Happy to release GOAL ⚽️, a multimodal dataset based on football highlights that includes 1) videos, 2) human transcriptions, and 3) Wikidata-based KB with statistics about players and teams for every match.
[1/7] Previous video benchmarks consider movies or TV series that typically involve scripted interaction between characters instead of visually grounded language. On the other hand, in GOAL we focus on football commentaries because they involve visually grounded language
[2/7]: GOAL pushes the boundaries of current multimodal models because it requires the encoding of 1) videos; 2) commentary; 3) KB information. All these elements are essential when generating a sound and coherent commentary for a football video.

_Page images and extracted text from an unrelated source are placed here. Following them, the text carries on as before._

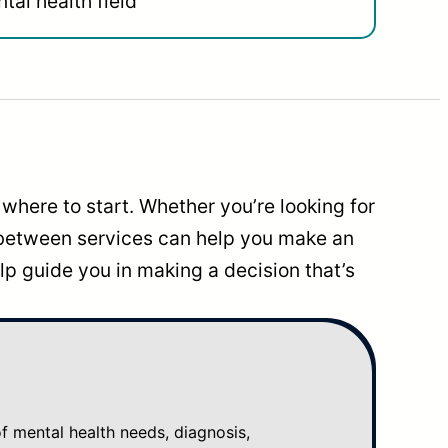
tal health field
where to start. Whether you’re looking for
 between services can help you make an
p guide you in making a decision that’s
mental health needs, diagnosis,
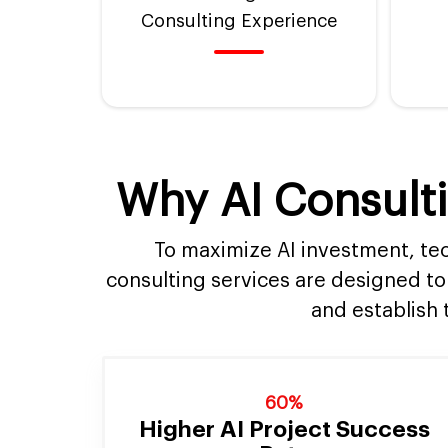
Consulting Experience
Why AI Consulti
To maximize AI investment, tec
consulting services are designed to
and establish 
60%
Higher AI Project Success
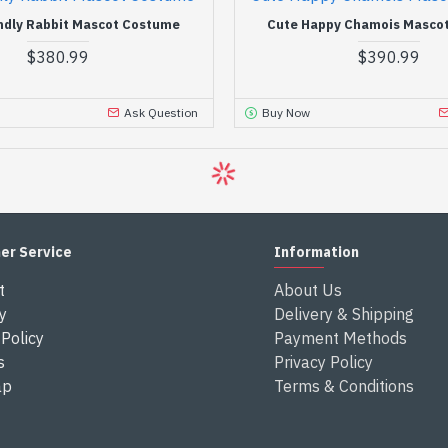
ndly Rabbit Mascot Costume
Cute Happy Chamois Masco
$380.99
$390.99
Ask Question
Buy Now
er Service
Information
t
About Us
y
Delivery & Shipping
Policy
Payment Methods
s
Privacy Policy
ap
Terms & Conditions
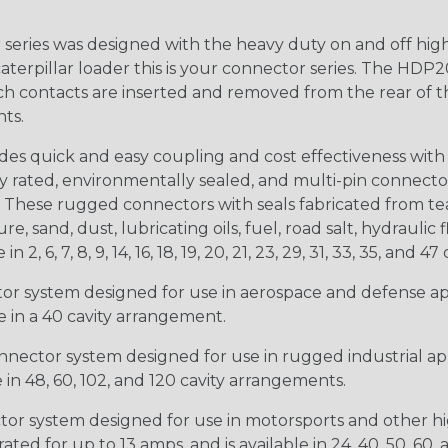
ries was designed with the heavy duty on and off high
 caterpillar loader this is your connector series. The HDP2
ntacts are inserted and removed from the rear of the conne
nts.
s quick and easy coupling and cost effectiveness with 
ty rated, environmentally sealed, and multi-pin connect
. These rugged connectors with seals fabricated from tear
, sand, dust, lubricating oils, fuel, road salt, hydrauli
6, 7, 8, 9, 14, 16, 18, 19, 20, 21, 23, 29, 31, 33, 35, and 47 
tor system designed for use in aerospace and defense appl
le in a 40 cavity arrangement.
nector system designed for use in rugged industrial appl
e in 48, 60, 102, and 120 cavity arrangements.
ctor system designed for use in motorsports and other hi
ted for up to 13 amps, and is available in 24, 40, 50, 60,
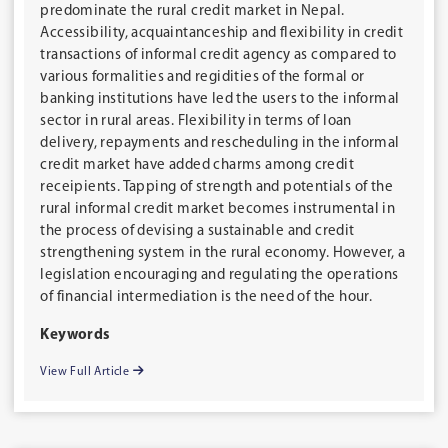
predominate the rural credit market in Nepal.
Accessibility, acquaintanceship and flexibility in credit
transactions of informal credit agency as compared to
various formalities and regidities of the formal or
banking institutions have led the users to the informal
sector in rural areas. Flexibility in terms of loan
delivery, repayments and rescheduling in the informal
credit market have added charms among credit
receipients. Tapping of strength and potentials of the
rural informal credit market becomes instrumental in
the process of devising a sustainable and credit
strengthening system in the rural economy. However, a
legislation encouraging and regulating the operations
of financial intermediation is the need of the hour.
Keywords
View Full Article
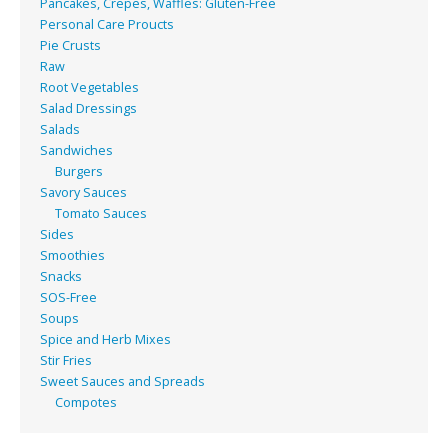
Pancakes, Crepes, Waffles: Gluten-Free
Personal Care Proucts
Pie Crusts
Raw
Root Vegetables
Salad Dressings
Salads
Sandwiches
Burgers
Savory Sauces
Tomato Sauces
Sides
Smoothies
Snacks
SOS-Free
Soups
Spice and Herb Mixes
Stir Fries
Sweet Sauces and Spreads
Compotes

[3/7]: GOAL contains highlights derived from several football leagues (e.g., Serie A, Premier League, etc.), professional human transcriptions, as well as information about the match derived from Wikidata. Just like real commentators, models should use all these modalities.
[4/7]: We set up a multi-faceted evaluation based on several tasks: 1) commentary retrieval, 2) frame reordering, 3) moment retrieval and 4) commentary generation. We use the HERO model for our evaluation and demonstrate that the commentary generation task is really challenging.
[5/7]: We analysed both HERO and BART predictions when considering just the language or the multimodal context as a reference. This highlighted the poor visual grounding ability of this model. We also show that it’s important to incorporate the KB information to boost performance
[6/7]: GOAL can also serve as resource a resource for visual context-aware speech recognition; multi-modal fact-checking, and multi-modal activity recognition. Additionally, GOAL represents an interesting benchmark for models that directly solve the task using audio information.